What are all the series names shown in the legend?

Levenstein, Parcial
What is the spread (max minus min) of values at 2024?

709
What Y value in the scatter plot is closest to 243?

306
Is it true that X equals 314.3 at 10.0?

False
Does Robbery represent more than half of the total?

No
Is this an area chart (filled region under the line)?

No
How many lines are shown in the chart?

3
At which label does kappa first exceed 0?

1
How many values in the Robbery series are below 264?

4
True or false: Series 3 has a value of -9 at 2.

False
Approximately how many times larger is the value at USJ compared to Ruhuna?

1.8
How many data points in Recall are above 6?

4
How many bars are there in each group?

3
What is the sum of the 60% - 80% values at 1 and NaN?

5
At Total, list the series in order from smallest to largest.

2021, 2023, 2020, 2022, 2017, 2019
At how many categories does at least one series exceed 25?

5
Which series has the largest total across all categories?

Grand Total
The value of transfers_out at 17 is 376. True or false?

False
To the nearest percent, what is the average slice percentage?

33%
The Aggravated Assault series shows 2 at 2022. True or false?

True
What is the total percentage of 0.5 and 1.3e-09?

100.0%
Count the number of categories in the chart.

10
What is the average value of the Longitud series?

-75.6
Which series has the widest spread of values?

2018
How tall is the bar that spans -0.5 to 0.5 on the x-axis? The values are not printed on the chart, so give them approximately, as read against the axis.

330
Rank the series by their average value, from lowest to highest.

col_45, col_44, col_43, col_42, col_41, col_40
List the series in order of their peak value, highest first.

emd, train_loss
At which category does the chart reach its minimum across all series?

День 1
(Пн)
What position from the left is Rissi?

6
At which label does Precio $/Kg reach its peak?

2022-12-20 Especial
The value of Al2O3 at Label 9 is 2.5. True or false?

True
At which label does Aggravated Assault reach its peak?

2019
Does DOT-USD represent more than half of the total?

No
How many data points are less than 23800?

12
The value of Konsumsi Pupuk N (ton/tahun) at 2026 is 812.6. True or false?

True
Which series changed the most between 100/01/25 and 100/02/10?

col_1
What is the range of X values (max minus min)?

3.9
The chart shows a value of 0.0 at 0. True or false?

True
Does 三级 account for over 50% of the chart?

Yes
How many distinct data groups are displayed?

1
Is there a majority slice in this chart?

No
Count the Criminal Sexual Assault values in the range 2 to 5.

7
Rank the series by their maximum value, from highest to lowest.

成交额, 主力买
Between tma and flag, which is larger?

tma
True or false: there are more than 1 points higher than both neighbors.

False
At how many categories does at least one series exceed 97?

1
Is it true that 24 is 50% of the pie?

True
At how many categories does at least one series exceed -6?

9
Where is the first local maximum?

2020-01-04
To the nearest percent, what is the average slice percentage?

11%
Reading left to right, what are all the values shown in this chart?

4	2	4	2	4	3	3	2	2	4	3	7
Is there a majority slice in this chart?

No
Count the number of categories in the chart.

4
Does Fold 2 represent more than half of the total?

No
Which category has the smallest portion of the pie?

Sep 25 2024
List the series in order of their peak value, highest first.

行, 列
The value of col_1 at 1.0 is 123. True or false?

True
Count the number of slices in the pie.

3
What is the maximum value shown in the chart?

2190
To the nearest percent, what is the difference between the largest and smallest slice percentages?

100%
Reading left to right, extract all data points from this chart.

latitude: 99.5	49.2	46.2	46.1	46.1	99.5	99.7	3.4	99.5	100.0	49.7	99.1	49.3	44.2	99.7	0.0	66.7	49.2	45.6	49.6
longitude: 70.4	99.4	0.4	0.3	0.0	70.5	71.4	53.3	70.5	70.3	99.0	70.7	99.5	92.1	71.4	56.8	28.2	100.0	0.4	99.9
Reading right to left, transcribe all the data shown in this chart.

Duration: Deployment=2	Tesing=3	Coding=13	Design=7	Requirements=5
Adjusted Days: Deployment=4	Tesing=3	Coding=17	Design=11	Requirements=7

Goal of the exercise ::
Which rows above contain the word "smallest"? Pick out each of them and copy it in full.

Response to this task ::
At Total, list the series in order from smallest to largest.
Which category has the smallest portion of the pie?
To the nearest percent, what is the difference between the largest and smallest slice percentages?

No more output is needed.